Lelah tapi Agresif: Cerita Jalan - Jalan GOV ke Jepang (PART 2)

by - 10:09 AM


Ya ampun, ini tulisan yang harusnya di tahun lalu akhirnya rampung juga! Yah, gimana dong, namanya juga Gita! Okelah, kelanjutan keseruan kami di Jepang lanjut lagi yaa yang udah literary setahun lamanya ini.




Haruki Murakami bisa jadi salah satu orang Jepang yang membuat kunjungan saya ke Tokyo seperti pulang ke 'rumah'. Tiap saya melewati Stasiun Shinjuku yang dekat dengan jalan metro express way tokyo, saya jadi ingat adegan pembuka yang ada di buku 1Q84. Bagaimana Aomame hadir pertama kali di novel tersebut seperti perempuan muda pada umumnya. Kesal karena terjebak di dalam taksi di jalan layang express way, lalu ia memilih turun dari taksi dan menggunakan tangga tol darurat agar bisa tepat waktu sampai di Shinjuku untuk menyelesaikan meeting pentingnya hari itu. Di akhir chapter, baru saya tahu kalau Aomame adalah seorang pembunuh bayaran yang terampil dalam menggunakan jarum sebagai alat mematikannya.

Bukan contoh yang sempurna untuk menggambarkan rasa familiar saya terhadap Shinjuku tapi setidaknya saat saya pulang ke rumah dan kembali membuka Norwegian Wood atau 1Q84, saya sudah bisa mendapatkan gambaran utuh tempat-tempat yang Murakami coba deskripsikan dalam novelnya.

Setidaknya hal itulah yang kami harapkan dari perjalanan ini. Sedikit nostalgia dengan literatur, tokoh kartun, ataupun film-film favorit kami yang mengambil lokasi di Tokyo ataupun Jepang. Jelas, kami bertiga punya idola yang berbeda, personally saya pengin berkunjung ke museum Yayoi Kusama dan cari buku Haruki Murakami. Sedangkan Susan ambisius mau ke Ghibli Studio. Begitupula April, tapi dia juga pengin ke Universal Studio dan juga Museum Doraemon.

Sayangnya, enggak ada satupun dari rencana itu yang berhasil terwujud. Tiket masuk Yayoi Kusama sudah full booked sampai bulan Januari 2018. Museum Ghibli cuman bisa di pesan satu bulan sebelum kunjungan, dan Universal Studio terlalu mahal dan kalau kita kesana terlalu buang-buang waktu karena pasti akan ngabisin satu hari penuh di sana! Walaupun begitu, kita bertiga cukup kecewa karena enggak dapet tiket Ghibli. Karena sejak awal beli, museum itu yang jadi cita-cita kami. Tapi, ya, seperti yang dibaca dari postingan sebelumnya, neither of us were prepared to find out how to get the ticket. Walaupun demikian, we still very much has a blessed trip to Japan.
######
### [RINCIAN TUGAS]
Tulis kelanjutan catatan perjalanan ke Jepang di atas, dimulai tepat setelah kalimat terakhirnya.

(Data Tersimpan)
######
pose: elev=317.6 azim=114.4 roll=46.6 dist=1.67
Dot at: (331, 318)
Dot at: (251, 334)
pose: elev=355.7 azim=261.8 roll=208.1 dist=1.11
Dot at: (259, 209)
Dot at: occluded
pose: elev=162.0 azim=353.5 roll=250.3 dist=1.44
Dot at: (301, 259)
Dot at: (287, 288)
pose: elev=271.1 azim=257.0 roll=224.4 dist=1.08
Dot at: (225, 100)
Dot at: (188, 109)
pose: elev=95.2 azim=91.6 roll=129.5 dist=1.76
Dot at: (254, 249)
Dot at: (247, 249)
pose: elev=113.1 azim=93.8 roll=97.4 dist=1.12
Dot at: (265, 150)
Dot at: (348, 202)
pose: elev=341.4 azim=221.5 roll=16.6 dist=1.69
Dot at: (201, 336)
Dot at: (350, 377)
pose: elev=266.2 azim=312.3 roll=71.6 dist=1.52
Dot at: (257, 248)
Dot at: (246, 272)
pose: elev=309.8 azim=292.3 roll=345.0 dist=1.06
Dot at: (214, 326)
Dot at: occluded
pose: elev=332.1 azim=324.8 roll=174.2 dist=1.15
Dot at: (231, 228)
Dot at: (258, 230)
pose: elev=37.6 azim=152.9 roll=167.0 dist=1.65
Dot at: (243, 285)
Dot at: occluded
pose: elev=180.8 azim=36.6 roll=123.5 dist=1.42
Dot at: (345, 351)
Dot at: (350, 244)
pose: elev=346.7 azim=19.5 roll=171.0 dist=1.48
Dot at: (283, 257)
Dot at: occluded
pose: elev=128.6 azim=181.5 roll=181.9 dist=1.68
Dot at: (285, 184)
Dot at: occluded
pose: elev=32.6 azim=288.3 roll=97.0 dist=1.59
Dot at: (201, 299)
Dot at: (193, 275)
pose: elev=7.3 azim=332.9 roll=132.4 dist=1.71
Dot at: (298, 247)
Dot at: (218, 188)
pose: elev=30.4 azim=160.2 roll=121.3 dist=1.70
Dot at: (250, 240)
######
### [JAWABAN]
Roti Enak dan Rusa Agresif 
Setelah menhabiskan satu malam di Ibis Shinjuku, secara fisik dan mental kami sebenarnya sudah ingin stay di Tokyo. Tapi apa daya, seluruh barang, pakaian, dan colokan chargeran kami kebanyakan masih tertinggal di Nagai Osaka. Butuh 4 jam dengan menggunakan kereta biasa - shinkansen - kereta biasa dari tempat kami tidur saat itu, ketempat barang-barang kami tertinggal. Kalau menurut kalian 4 jam bukanlah waktu yang panjang, coba bayangkan jarak yang kami tempuh. Shinkansen yang kami kendarai punya kecepatan di 350 - 385 km/jam. Dari Tokyo Station ke Shin osaka Station butuh waktu 2,5 jam, berapakah jarak km kedua tempat tersebut? Yap! Berkisar di 700-an km. Jarak yang sama seperti Jakarta - Surabaya lah. Hft.

Jam 7 pagi, tanpa mandi dan gosok gigi, kami langsung meluncur ke Tokyo Station. April yang memang sudah mem-booking Ibis Shinjuku untuk kami tinggali malam ini juga langsung check in dan meminta kamar yang sama. Dan seperti saya perkirakan, kami sampai di Osaka Station (1 stasiun dari Shin - Osaka) pukul setengah sebelas. Butuh setengah jam lagi untuk ke Tennoji Station lalu lanjut ke Nagai Station (Geez, tell me again why we choose that place?).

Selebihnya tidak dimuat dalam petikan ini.